You had to be there
The Feast of Pentecost
"You had to be there!"
It’s what people say to you who believe that the personal experience of something is everything and they aren't really able to describe it adequately. Such statements sometimes make me doubt whether the fact being related is really true. If you can't explain it to me, maybe it was a figment of your imagination or of your emotions or those of a group gone wild. On such a subjective basis hangs every adolescent ghost story which has ever been told.
Should not men and women, rather, be presented with a narrative which is comprehensible and objective enough to be believed even if they weren't there themselves? Should our statements not be equally convincing to a believer or a doubter?
What do we make, then, of Jesus' words: "This is the Spirit of truth, whom the world cannot receive, because it neither sees him nor knows him."
Jesus would seem to suggest that there is such a thing as truth which must be experienced and not merely talked about, dissected and laid out in propositions.

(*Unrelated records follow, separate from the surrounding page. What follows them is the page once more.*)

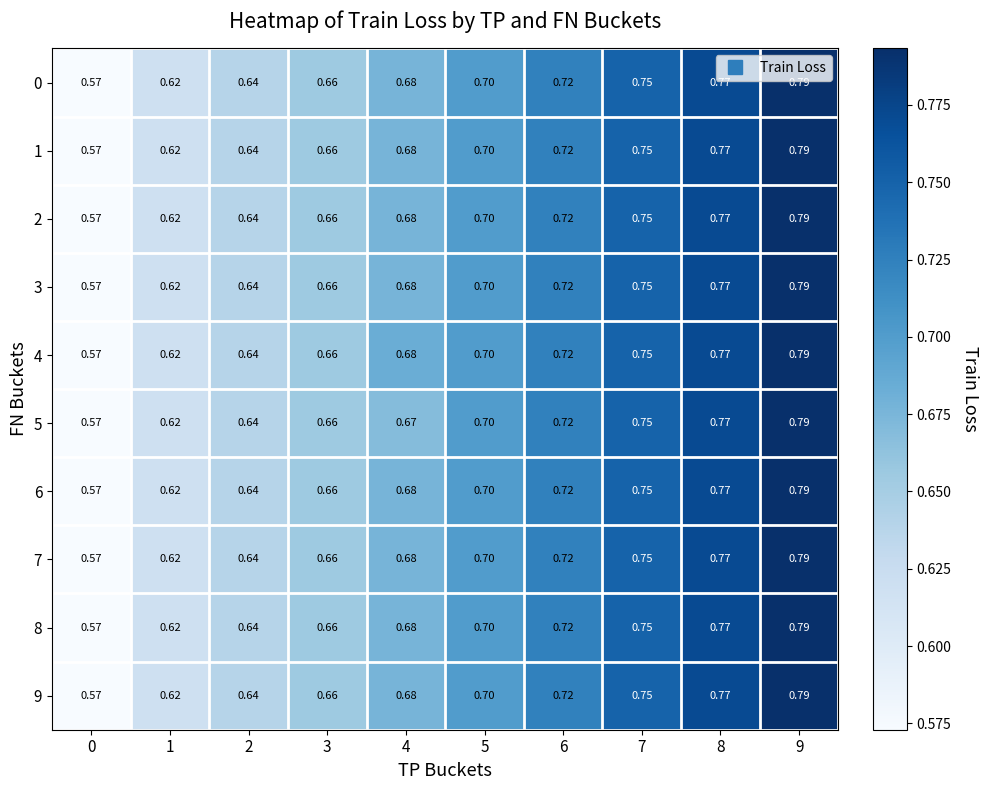

Is the value of 8 at 3 greater than the value of 5 at 1?

Yes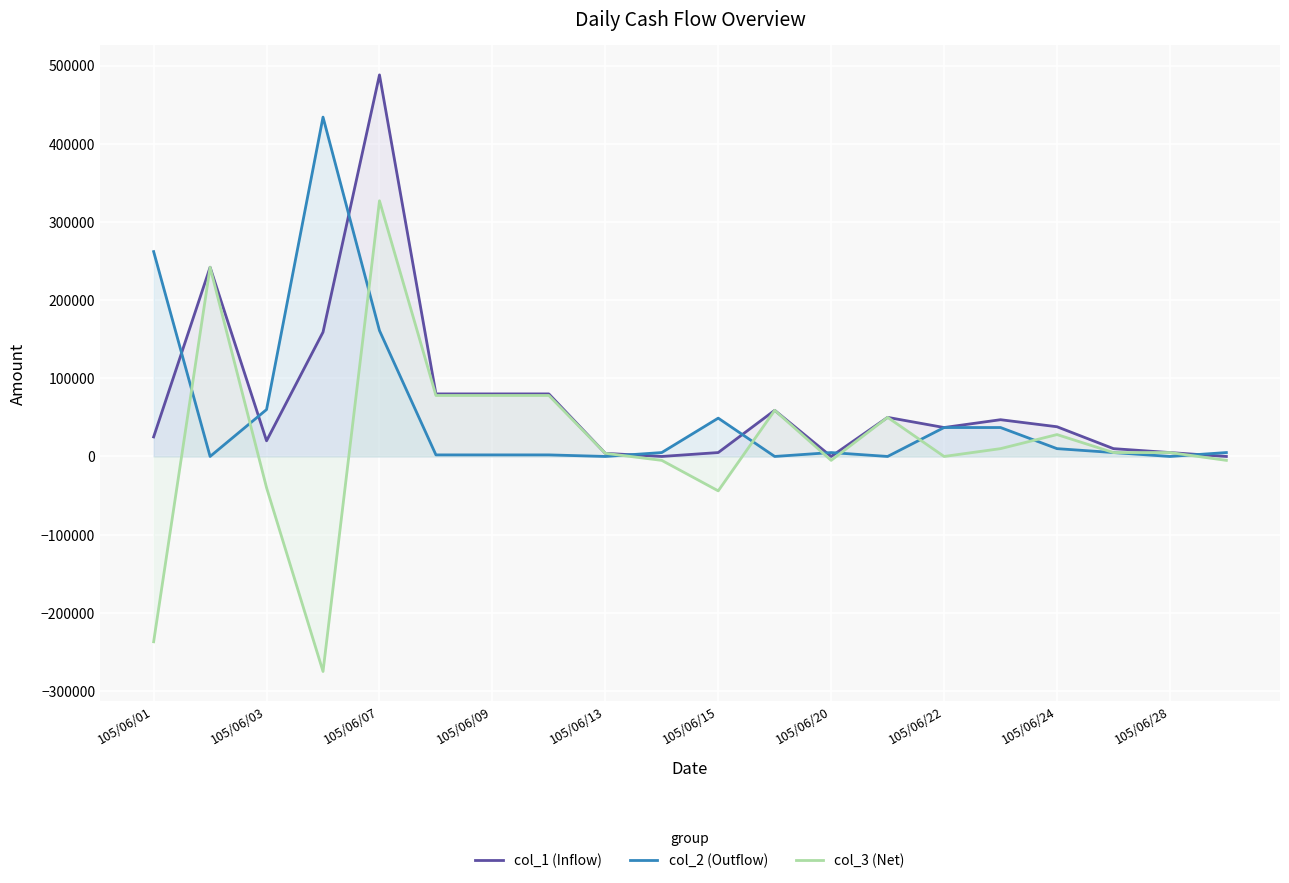

Between 105/06/03 and 105/06/15, which series saw the biggest shift?

col_1 (Inflow)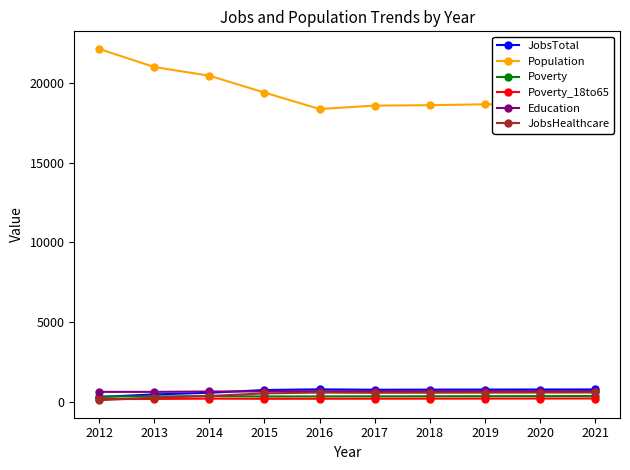

At how many categories does at least one series exceed 3636?

10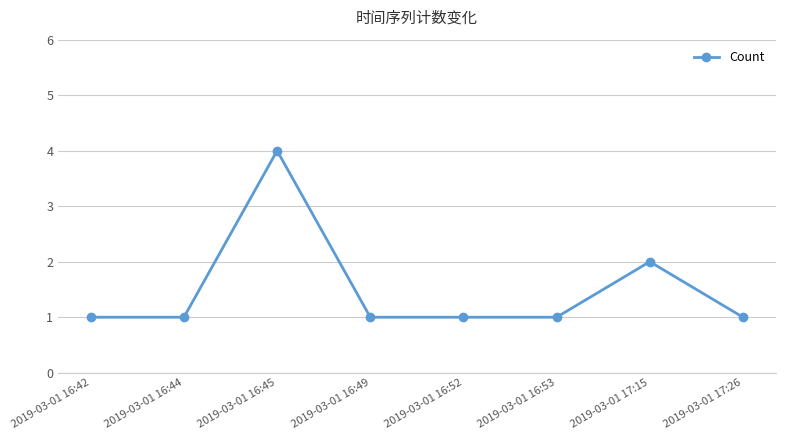

What is the approximate value at 2019-03-01 17:26?

1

We are not without some experience of that. The love we have for the humans who are closest to us – fierce, protective and forgiving – does not require a case to be made. The dreams which motivate us are not always explicable - we find ourselves moved by deep things which defy clear explanation.
A case can always be made. The Christian faith needs to be presented comprehensibly to the world. But when you are explaining it you are talking about something you tasted for yourself first and experienced as mystery and paradox. You felt it before you could talk about it – because you were, in fact, there yourself.